As Wheeling village president runs again, financial woes resurface
Days after Dean Argiris celebrated an Election Night victory to become the Wheeling village president in 2013, he filed for bankruptcy with debts on credit cards, a Mercedes-Benz, education loans and a home mortgage totaling nearly $600,000, court records show.
Argiris spent much of his first term as the village's top official under bankruptcy protection, but the problems have resurfaced as he seeks a second term. A federal judge dismissed the Chapter 13 case in January because Argiris and his wife failed to make monthly payments required under the financial reorganization agreement, exposing them to a host of creditors.
Argiris did not return a phone call for this report. In a previous statement, he said, "Like many people, I have had some financial struggles."
One of two challengers seeking to upend Argiris' bid for re-election in April has faced financial troubles, too. Michael Kurgan, a Wheeling Park District commissioner, filed for Chapter 7 bankruptcy in 2011, court records show.

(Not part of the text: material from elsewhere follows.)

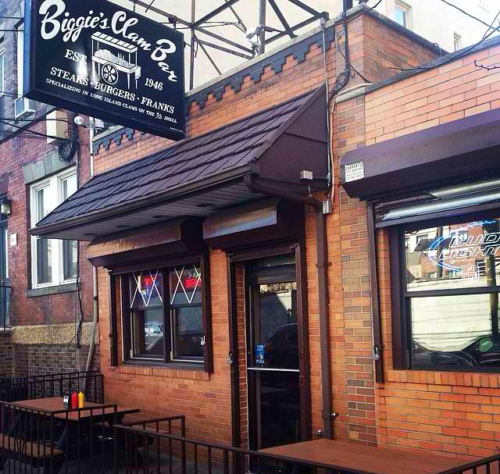
Image resolution: width=500 pixels, height=474 pixels. I want to click on bud light sign, so click(493, 245).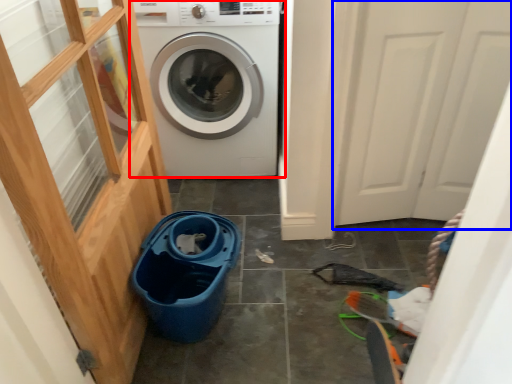
Question: Which point is closer to the camera, washing machine (highlighted by a red box) or screen door (highlighted by a blue box)?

Kurgan, a real estate broker, claimed debts apart from his house totaling about $255,000.
A judge discharged the case three months later, wiping out certain debts. Kurgan declined to comment on the case.
Business owner Pat Horcher also is seeking the mayor's post.

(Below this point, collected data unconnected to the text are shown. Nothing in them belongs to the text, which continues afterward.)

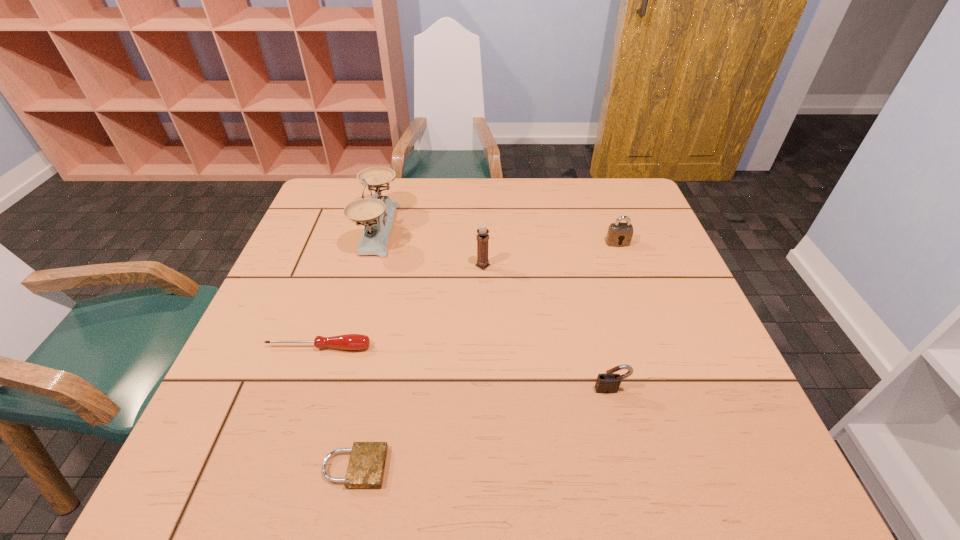
You are a GUI agent. You are given a task and a screenshot of the screen. Output one action in this format:
    pyautogui.click(x=<x>, y=<y>)
    Task: Click on the tallest object
    The width and height of the screenshot is (960, 540).
    Given the screenshot: What is the action you would take?
    coord(378,211)

This screenshot has height=540, width=960. I want to click on the fourth nearest object, so click(x=482, y=238).

The image size is (960, 540). I want to click on the second tallest object, so click(482, 238).

This screenshot has width=960, height=540. Find the location of `the rightmost padlock`. the rightmost padlock is located at coordinates (619, 234).

Where is `the farthest padlock`? The height and width of the screenshot is (540, 960). the farthest padlock is located at coordinates (619, 234).

Locate an element on the screen. Image resolution: width=960 pixels, height=540 pixels. the second padlock from right to left is located at coordinates (607, 383).

Identify the location of the second nearest object. (607, 383).

Where is `the fifth tallest object`? This screenshot has width=960, height=540. the fifth tallest object is located at coordinates (348, 341).

Image resolution: width=960 pixels, height=540 pixels. I want to click on screwdriver, so click(x=348, y=341).

Where is `the shortest object`? the shortest object is located at coordinates (367, 461).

While in bankruptcy, Argiris used a village credit card for numerous purchases that had no listed public purpose, which he paid back months or years later, and drove a decommissioned police department Ford Interceptor without restrictions on its use.
The village drafted new policies after a village resident and the Daily Herald began investigating Argiris' use of taxpayer-funded perks.
Argiris voluntarily returned the police SUV and turned in the credit card shortly after charging $462 at Tuscany Restaurant in October, a purchase he called a mistake and repaid.
He has consistently denied using taxpayer money for personal gain.
Argiris' bankruptcy case includes thousands of dollars owed to Capital One, American Express and retail store credit cards, as well as debts for a home mortgage, education loans, a Mercedes-Benz E320 sedan and a Honda Acura, court records show. The claims totaled $591,791.13.
Argiris settled on a plan to pay $5,000 monthly but fell six payments behind, leading a judge to dismiss the case Jan. 18.
He'd been warned twice previously with threats of dismissal for falling behind on payments.
With bankruptcy protection from creditors removed, attorneys for First Midwest Bank reopened a case last month to foreclose on Argiris' house in Wheeling, court records show.
This is not the first time Argiris has faced financial problems.
He filed for Chapter 7 bankruptcy in 1991.
Meanwhile, Wheeling's next village president is in line for a pay raise. After the election, the job will pay $19,200 a year, a 75 percent increase from what Argiris currently makes in that role.
Argiris and political allies on the board have defended the pay hike, describing the village president's position as a full-time job.
Argiris also works as a mortgage loan originator and an assistant at Kolssak Funeral Home in Wheeling.
Illinois law doesn't require candidates to disclose bankruptcy before elections.
Kent Redfield, a University of Illinois-Springfield political science professor who specializes in ethics and campaign finance, described the state's rules for disclosure of economic interests as weak, arguing candidates should reveal financial information to gain trust from voters.
"If people don't have confidence there aren't conflicts of interest that would make politicians vulnerable for corruption, it makes them less likely to be accepting of the governmental process," Redfield said.